37.        The principles of common purpose do not find application when an accused is tried for the unlawful possession of a firearm used in the same robbery. Rather, it is the principle of joint possession which applies.

 

38.        The mere fact that a participant in a robbery where a co-perpetrator possessed a firearm does not generate the finding beyond reasonable doubt, that all the co-perpetrators possessed the firearms jointly.

 

39.        The inference of joint possession is only justifiable if the factual evidence excludes all reasonable inferences other than that the group had the intention to exercise possession through the actual detentor, and the actual detentor had the intention to hold the guns on behalf of the group.

 

40.        Only if both requirements are fulfilled can there be joint possession involving the group as a whole.

 

41.        Indeed, mere knowledge that another person in the group possesses a firearm, or even acquiescence to its use in the execution of the common purpose to commit an offence, is not sufficient for joint possession.

 

42.        In the trial, there was no evidence physically linking the first to third appellants to any of the firearms or ammunition.

 

43.        Even if it is accepted that the first to third appellants knew of the presence of the firearm(s) and acquiesced in their use during the armed robbery at the mini market, this knowledge and acquiescence does not amount to the necessary animus to possess any or all of the firearms jointly with the other appellants.

 

44.        The State failed to prove beyond a reasonable doubt that the first to third appellants were joint possessors of any or all of the firearms and/or ammunition and the convictions in terms of counts 4 and 5 cannot stand.

#### ACTIVITY
Retype the passage on joint possession of firearms word for word, starting with "39.        The inference" and going on through "firearms or ammunition.".

#### INFORMATION PROVIDED

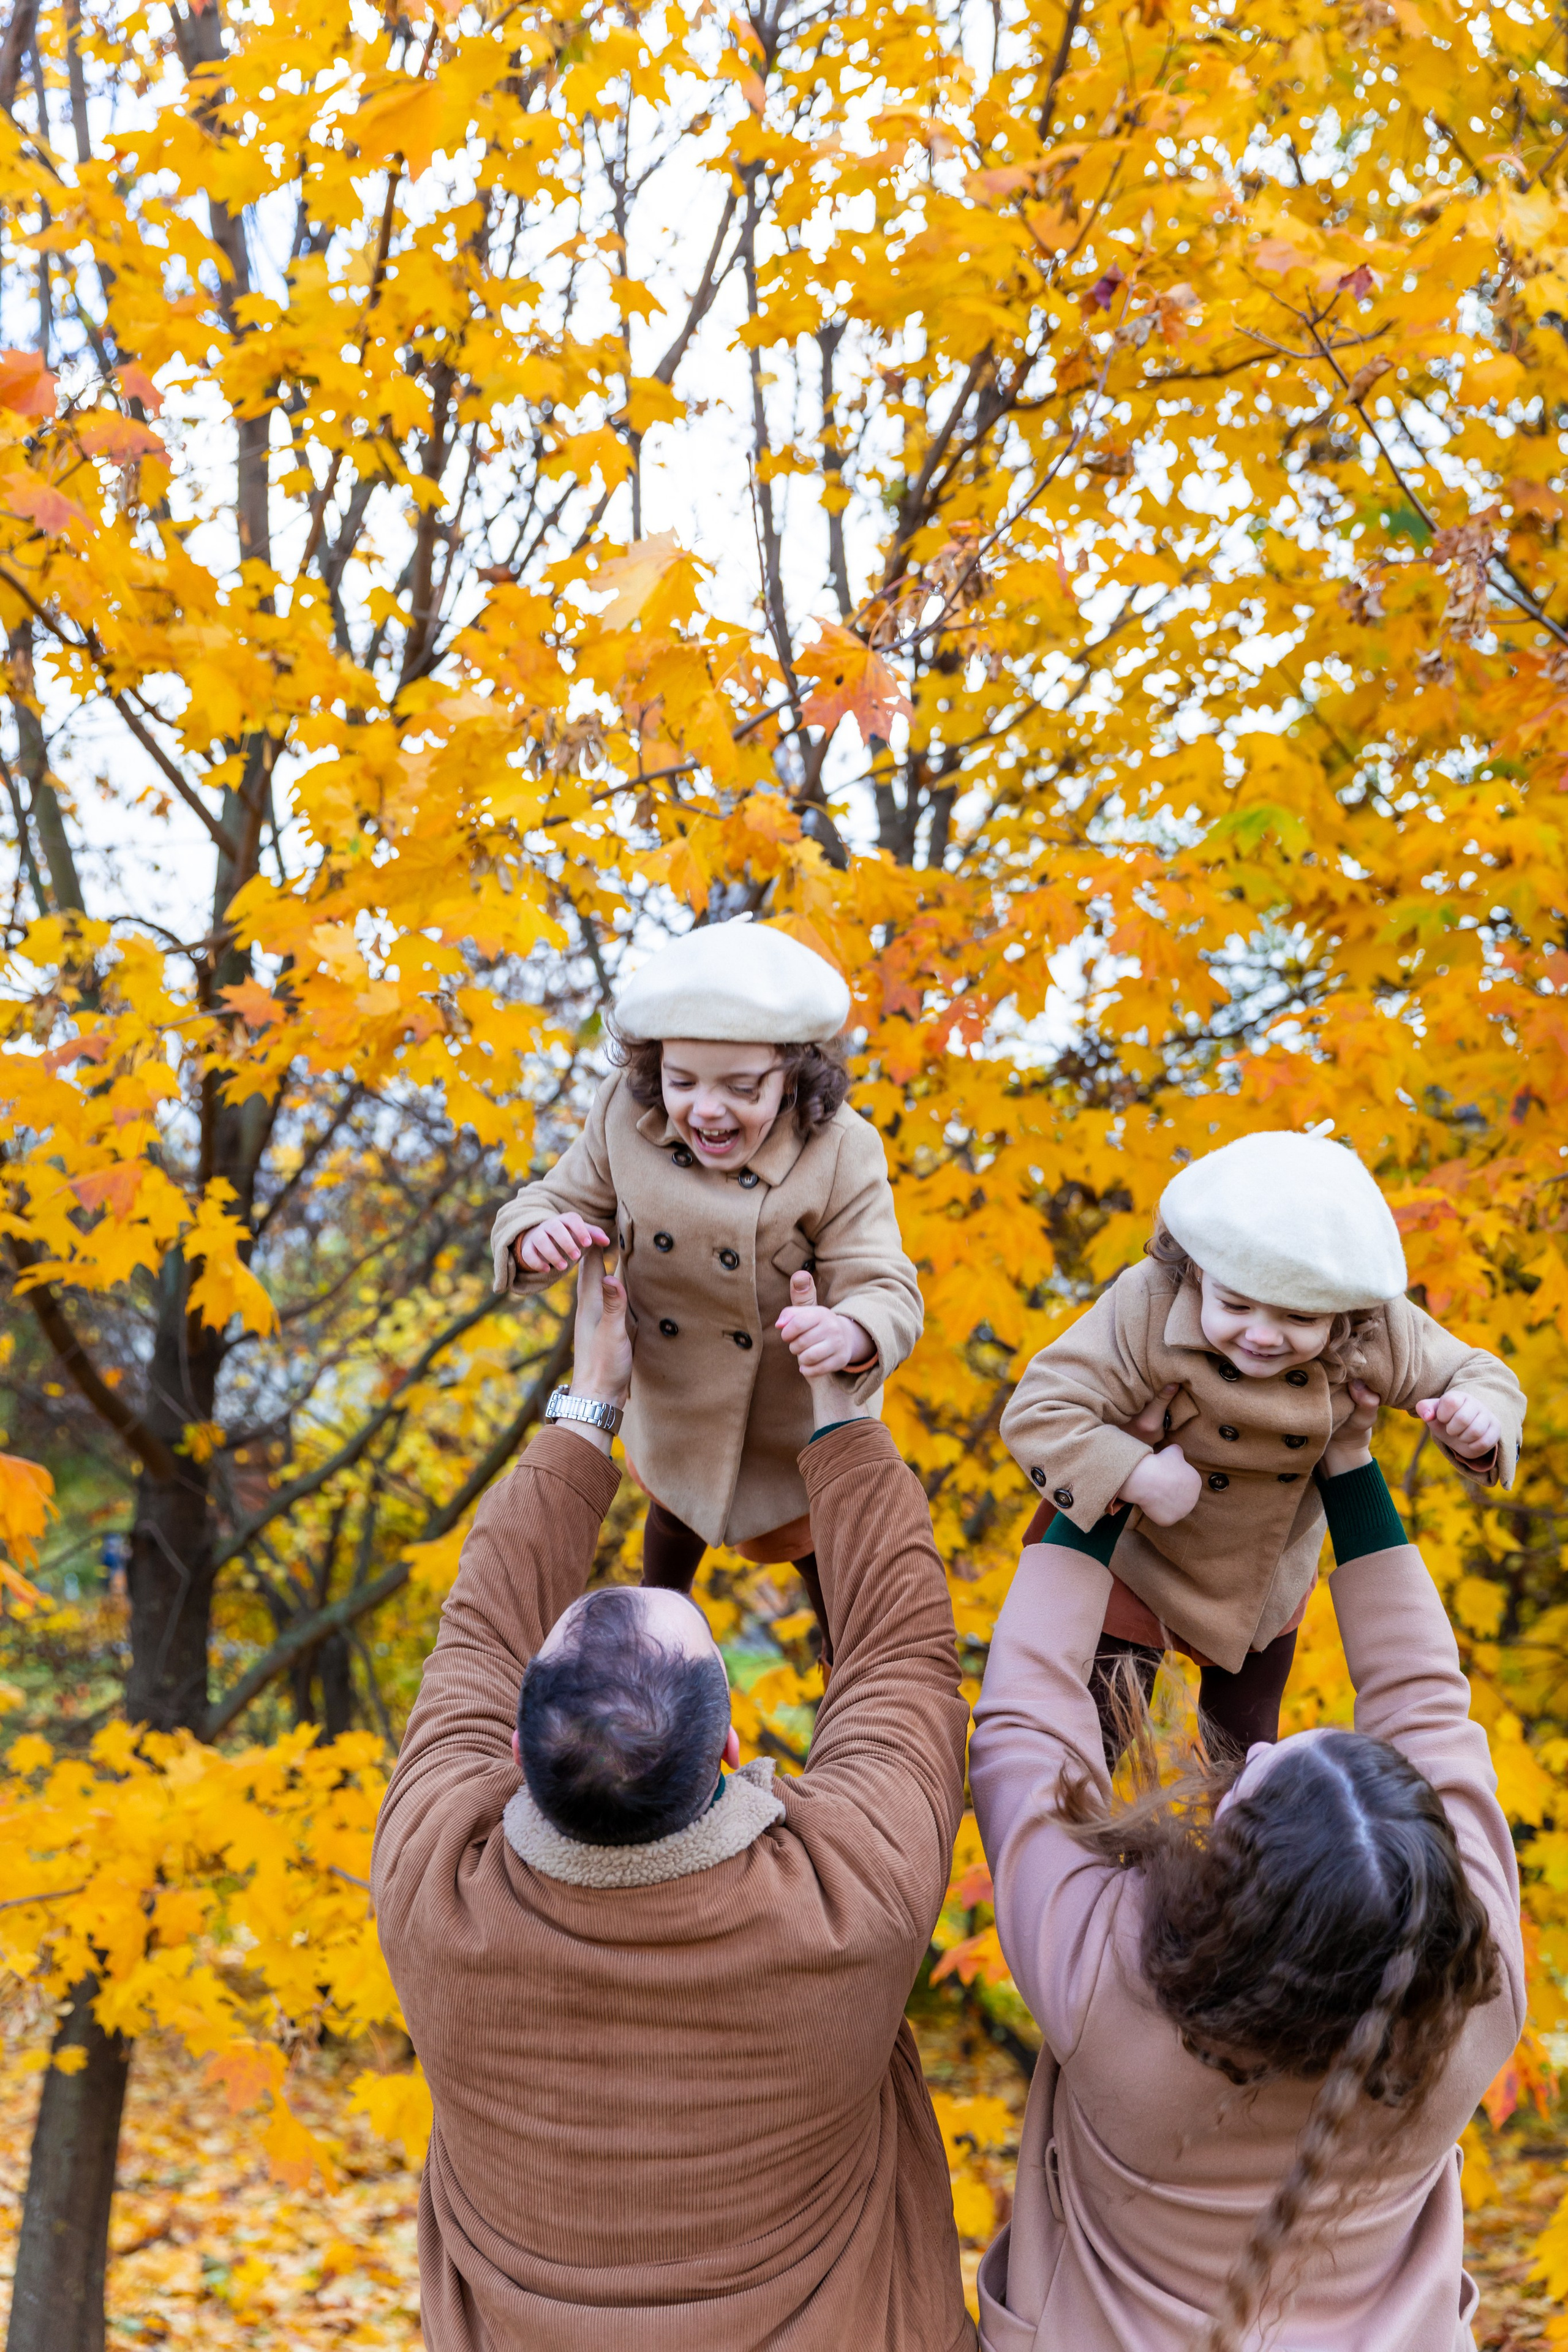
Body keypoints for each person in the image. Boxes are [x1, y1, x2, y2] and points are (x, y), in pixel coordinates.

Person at [372, 1248, 974, 2352]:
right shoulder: (847, 1908)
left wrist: (585, 1405)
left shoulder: (433, 1891)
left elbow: (474, 1637)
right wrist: (838, 1418)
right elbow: (899, 1659)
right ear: (731, 1747)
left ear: (512, 1744)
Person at [968, 1377, 1525, 2352]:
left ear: (1236, 1886)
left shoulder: (1109, 1983)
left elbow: (1023, 1725)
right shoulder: (1475, 2000)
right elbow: (1431, 1711)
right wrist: (1342, 1463)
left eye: (1254, 1784)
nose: (1256, 1750)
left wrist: (1099, 1482)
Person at [1001, 1129, 1525, 1755]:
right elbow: (1040, 1409)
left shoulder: (1368, 1325)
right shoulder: (1147, 1301)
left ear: (1343, 1307)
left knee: (1245, 1759)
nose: (1262, 1335)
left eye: (1299, 1318)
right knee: (1090, 1734)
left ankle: (1239, 1841)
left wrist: (1477, 1421)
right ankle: (1075, 1845)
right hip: (1137, 1561)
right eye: (1237, 1305)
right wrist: (1133, 1474)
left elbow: (1477, 1373)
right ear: (1196, 1267)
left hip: (1263, 1582)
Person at [489, 916, 923, 1654]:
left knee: (838, 1599)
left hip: (792, 1432)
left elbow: (883, 1281)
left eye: (742, 1088)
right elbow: (554, 1198)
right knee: (665, 1556)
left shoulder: (840, 1148)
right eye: (681, 1082)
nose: (707, 1110)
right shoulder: (623, 1115)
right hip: (675, 1417)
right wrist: (538, 1236)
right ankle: (642, 1685)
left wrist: (851, 1332)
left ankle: (855, 1704)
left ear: (796, 1074)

#### ANSWER BOX
39.        The inference of joint possession is only justifiable if the factual evidence excludes all reasonable inferences other than that the group had the intention to exercise possession through the actual detentor, and the actual detentor had the intention to hold the guns on behalf of the group.

 

40.        Only if both requirements are fulfilled can there be joint possession involving the group as a whole.

 

41.        Indeed, mere knowledge that another person in the group possesses a firearm, or even acquiescence to its use in the execution of the common purpose to commit an offence, is not sufficient for joint possession.

 

42.        In the trial, there was no evidence physically linking the first to third appellants to any of the firearms or ammunition.